“Panggilan Sejarah” Mahfud MD dan Hilangnya Political Ethics

Karena ideologi bangsa Indonesia adalah Pancasila, maka etika politik yang dibangun harus bersumber dari nilai-nilai ajaran Pancasila. Prinsip-prinsip dasar seperti tepo seliro, tenggang rasa, gotong royong, musyawarah mufakat, keadilan, hingga persatuan dan kesatuan dalam bingkai ketuhanan tidak boleh dipisahkan dari etika politik Indonesia.

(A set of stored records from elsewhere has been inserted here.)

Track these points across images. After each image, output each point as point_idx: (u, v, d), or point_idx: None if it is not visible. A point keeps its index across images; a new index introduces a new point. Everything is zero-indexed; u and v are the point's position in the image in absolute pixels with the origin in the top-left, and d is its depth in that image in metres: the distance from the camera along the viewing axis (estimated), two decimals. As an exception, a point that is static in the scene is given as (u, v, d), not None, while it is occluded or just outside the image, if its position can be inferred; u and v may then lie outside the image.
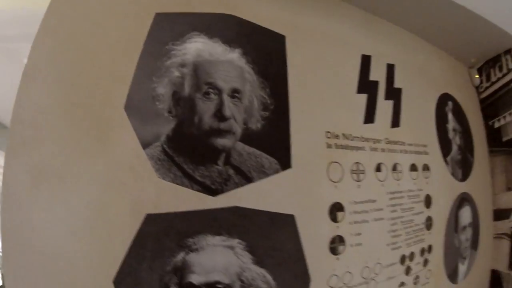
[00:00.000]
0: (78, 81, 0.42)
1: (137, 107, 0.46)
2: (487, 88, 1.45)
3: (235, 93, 0.55)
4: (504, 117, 1.37)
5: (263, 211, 0.53)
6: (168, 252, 0.46)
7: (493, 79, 1.41)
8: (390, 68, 0.82)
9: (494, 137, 1.41)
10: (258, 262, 0.53)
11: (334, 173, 0.63)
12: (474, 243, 1.15)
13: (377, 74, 0.78)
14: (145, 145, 0.45)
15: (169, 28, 0.52)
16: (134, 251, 0.44)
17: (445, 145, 0.95)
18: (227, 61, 0.56)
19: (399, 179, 0.75)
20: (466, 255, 1.11)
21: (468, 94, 1.22)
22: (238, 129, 0.54)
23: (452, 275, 1.03)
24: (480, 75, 1.46)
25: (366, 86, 0.73)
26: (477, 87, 1.43)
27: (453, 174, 0.98)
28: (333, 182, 0.62)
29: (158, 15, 0.50)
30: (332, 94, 0.66)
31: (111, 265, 0.42)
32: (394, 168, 0.75)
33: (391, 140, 0.75)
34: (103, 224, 0.42)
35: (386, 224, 0.71)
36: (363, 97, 0.72)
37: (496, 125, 1.39)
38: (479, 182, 1.15)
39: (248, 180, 0.53)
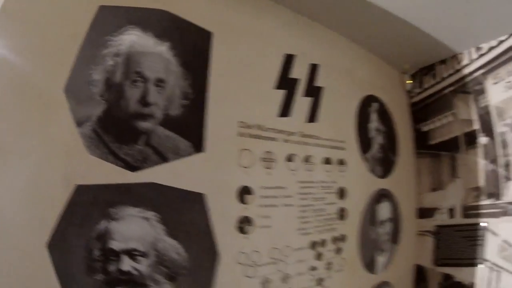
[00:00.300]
0: (28, 64, 0.58)
1: (74, 90, 0.63)
2: (419, 93, 1.79)
3: (159, 82, 0.74)
4: (433, 122, 1.67)
5: (176, 188, 0.72)
6: (94, 220, 0.64)
7: (426, 85, 1.76)
8: (314, 68, 1.05)
9: (422, 140, 1.74)
10: (171, 234, 0.71)
11: (245, 159, 0.83)
12: (395, 238, 1.47)
13: (299, 72, 1.00)
14: (78, 124, 0.62)
15: (109, 21, 0.70)
16: (65, 218, 0.61)
17: (364, 143, 1.22)
18: (156, 53, 0.75)
19: (311, 170, 0.98)
20: (386, 248, 1.41)
21: (398, 97, 1.51)
22: (159, 114, 0.72)
23: (370, 265, 1.31)
24: (414, 81, 1.72)
25: (286, 82, 0.95)
26: (409, 92, 1.70)
27: (372, 171, 1.24)
28: (244, 167, 0.82)
29: (102, 8, 0.67)
30: (250, 88, 0.88)
31: (45, 230, 0.59)
32: (307, 159, 0.96)
33: (305, 134, 0.97)
34: (39, 194, 0.59)
35: (296, 210, 0.94)
36: (281, 93, 0.92)
37: (425, 128, 1.68)
38: (401, 181, 1.44)
39: (165, 159, 0.71)
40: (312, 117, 1.03)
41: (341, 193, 1.11)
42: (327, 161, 1.07)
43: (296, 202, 0.96)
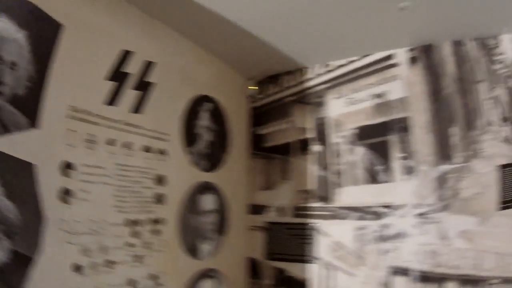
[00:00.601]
0: None
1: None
2: (261, 99, 2.36)
3: (13, 65, 1.10)
4: (271, 126, 2.28)
5: (14, 156, 1.06)
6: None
7: (269, 92, 2.34)
8: (148, 64, 1.50)
9: (258, 142, 2.32)
10: (8, 196, 1.06)
11: (71, 139, 1.24)
12: (221, 229, 1.99)
13: (133, 67, 1.47)
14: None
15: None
16: None
17: (190, 138, 1.75)
18: (15, 39, 1.11)
19: (130, 155, 1.43)
20: (211, 238, 1.91)
21: (238, 100, 2.14)
22: (8, 92, 1.09)
23: (193, 251, 1.77)
24: (259, 87, 2.34)
25: (117, 76, 1.41)
26: (251, 96, 2.32)
27: (196, 164, 1.78)
28: (69, 145, 1.23)
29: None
30: (84, 77, 1.30)
31: None
32: (127, 146, 1.41)
33: (129, 122, 1.43)
34: None
35: (112, 189, 1.38)
36: (112, 84, 1.36)
37: (262, 132, 2.29)
38: (231, 177, 2.03)
39: (8, 131, 1.05)
40: (138, 109, 1.49)
41: (160, 180, 1.59)
42: (147, 149, 1.53)
43: (113, 182, 1.39)
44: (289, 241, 2.28)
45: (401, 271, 2.03)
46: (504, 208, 1.90)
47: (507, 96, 1.93)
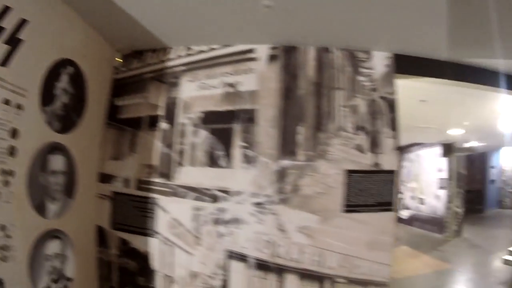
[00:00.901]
0: None
1: None
2: (124, 72, 2.59)
3: None
4: (127, 99, 2.54)
5: None
6: None
7: (132, 66, 2.58)
8: (22, 22, 1.70)
9: (114, 113, 2.55)
10: None
11: None
12: (69, 192, 2.16)
13: (8, 22, 1.63)
14: None
15: None
16: None
17: (46, 97, 1.93)
18: None
19: None
20: (58, 198, 2.05)
21: (102, 70, 2.37)
22: None
23: (40, 209, 1.91)
24: (124, 60, 2.57)
25: None
26: (116, 68, 2.54)
27: (49, 123, 1.96)
28: None
29: None
30: None
31: None
32: None
33: None
34: None
35: None
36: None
37: (119, 103, 2.54)
38: (82, 142, 2.23)
39: None
40: (4, 62, 1.64)
41: (14, 133, 1.74)
42: (7, 102, 1.69)
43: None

Dalam kasus Mahfud MD, kita melihat betapa rendahnya etika politik dicampakkan oleh para politisi kubu Jokowi yang notabene sebagai pemerintah definitif. Mungkin Prof Mahfud MD bisa berkata tidak kecewa, menunjukkan sikap tegar sambil tetap tersenyum. Namun publik tidak hanya membaca yang terucap, apa yang tersirat dan ekspresi wajah jauh lebih jujur dan nyata.

Betapa sebetulnya Prof Mahfud MD sangat kecewa dan sakit hati. Ini untuk kedua kalinya dia di-PHP oleh Jokowi. Yang kedua ini lebih sadis, ibarat menggarami luka yang masih menganga. Mahfud MD sudah terlanjur yakin kali ini pasti terpilih, dengan percaya diri dia menyebut sebagai “panggilan sejarah”, proses yang smooth, segala persyaratan administratif hingga jahit kemeja putih dipersiapkan, hingga stand by di sekitar Restoran Pelataran Menteng.

Ada tiga nilai yang dilanggar hingga membuat saya berani menyimpulkan bahwa politisi kubu Jokowi tidak memiliki etika politik Pancasila.

1. Tepo Seliro dan Tenggang Rasa

Mereka tidak menganggap dan mempertimbangkan perasaan orang lain, yaitu Prof Mahfud MD, keluarga dan pendukungnya. Begitu saja dibiarkan menunggu tanpa kepastian hingga akhirnya pulang ke kantor di sekitar Senen. Tidak ada konfirmasi dan tidak ada penjelasan yang bisa diterima nalar. Dalam situasi ini, permintaan maaf tidak lagi penting dan berarti.

2. Jujur dan Tepat Janji

Akhirnya terungkap, dibalik kegagalan Mahfud MD mendampingi Jokowi, ada kasak kusuk dan gerakan untuk menjegalnya melenggang ke istana. Awalnya Cak Imin (PKB) dan Gus Rommy (PPP) berkoordinasi. Lalu mereka mengontak Airlangga (Golkar), untuk menolak Mahfud MD. Yang menjadi kunci perlu digarap adalah Megawati. Maka, melalui Puan Maharani, pendekatan dilakukan. Puan yang ternyata tidak pro Mahfud setuju bahwa Mahfud adalah ancaman baginya dan PDIP di Pilpres 2024. Tugas mempengaruhi Megawati menjadi mudah lewat Puan.